Heidi O’Loughlin: A Woman Talking | Melbourne International Comedy Festival review by Steve Bennett

Heidi O’Loughlin: A Woman Talking

Note: This review is from 2015

Melbourne International Comedy Festival review by Steve Bennett

The debut that won Heidi O’Loughlin a best newcomer nomination at Melbourne’s Barry Awards is as much an episode of Who Do You Think You Are? as it is comedy show.

She has a fascinating lineage, most notably an ancestor who was one the founding fathers of the Tahitian nationalist movement, opposing French colonisation in general and the nuclear tests on the Polynesian islands specifically. It’s a family history that takes a lot of telling, which, unfortunately, doesn’t leave a lot of room for the funnies.

O’Loughlin, already known around the festival as member of the Fanfiction Comedy team, is super-charming, engagingly coy and with an ever-smiling delivery, clearly delighted to be here, and proud to be sharing the greatness her forebear achieved.

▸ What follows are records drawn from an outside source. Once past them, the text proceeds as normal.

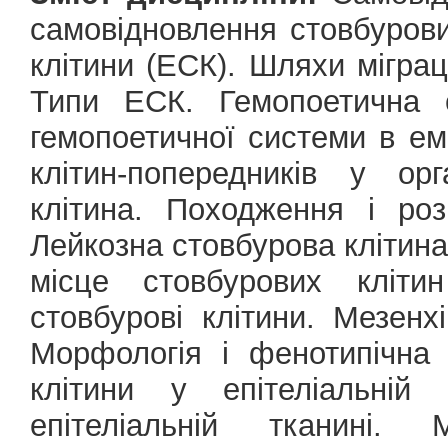
самовідновлення стовбурови
клітини (ЕСК). Шляхи міграці
Типи ЕСК. Гемопоетична с
гемопоетичної системи в емб
клітин-попередників у ор
клітина. Походження і роз
Лейкозна стовбурова клітина
місце стовбурових кліти
стовбурові клітини. Мезенх
Морфологія і фенотипічна
клітини у епітеліальній 
епітеліальній тканині.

She offers wryly amusing captions to same of the vintage photographs that illustrate the story, but most of the comedy comes not from the central plank of the storytelling, but from a home-made mixtape a fellow student on her London film course gave her – a compilation of hilariously out-of-tune Christmas hits.

Funny as that is, it does seem bolted on, comic relief after sections that discuss the French framing her ancestor for widespread arson, or a long 1914 letter from French Polynesia to a refugee who stowed away to Britain; none of which – as you might imagine – is especially funny.

Away from genealogy, O’Loughlin makes very valid points about sexism on the male-dominated New Zealand panel show where she was the token female regular, but the approach is a bit heavy-handed, especially considering the more nuanced, funnier way a lot of comics.

She has a wonderfully silly opening gambit, while more traditional stand-up sections, about her living in the UK and visiting the Commonwealth Games, are more sketchy, based on relatively thin ideas.

But her modest likability goes a long way, and an hour in her company is a pleasure, even if she hasn't yet figured out how to channel that into a strong comedy show.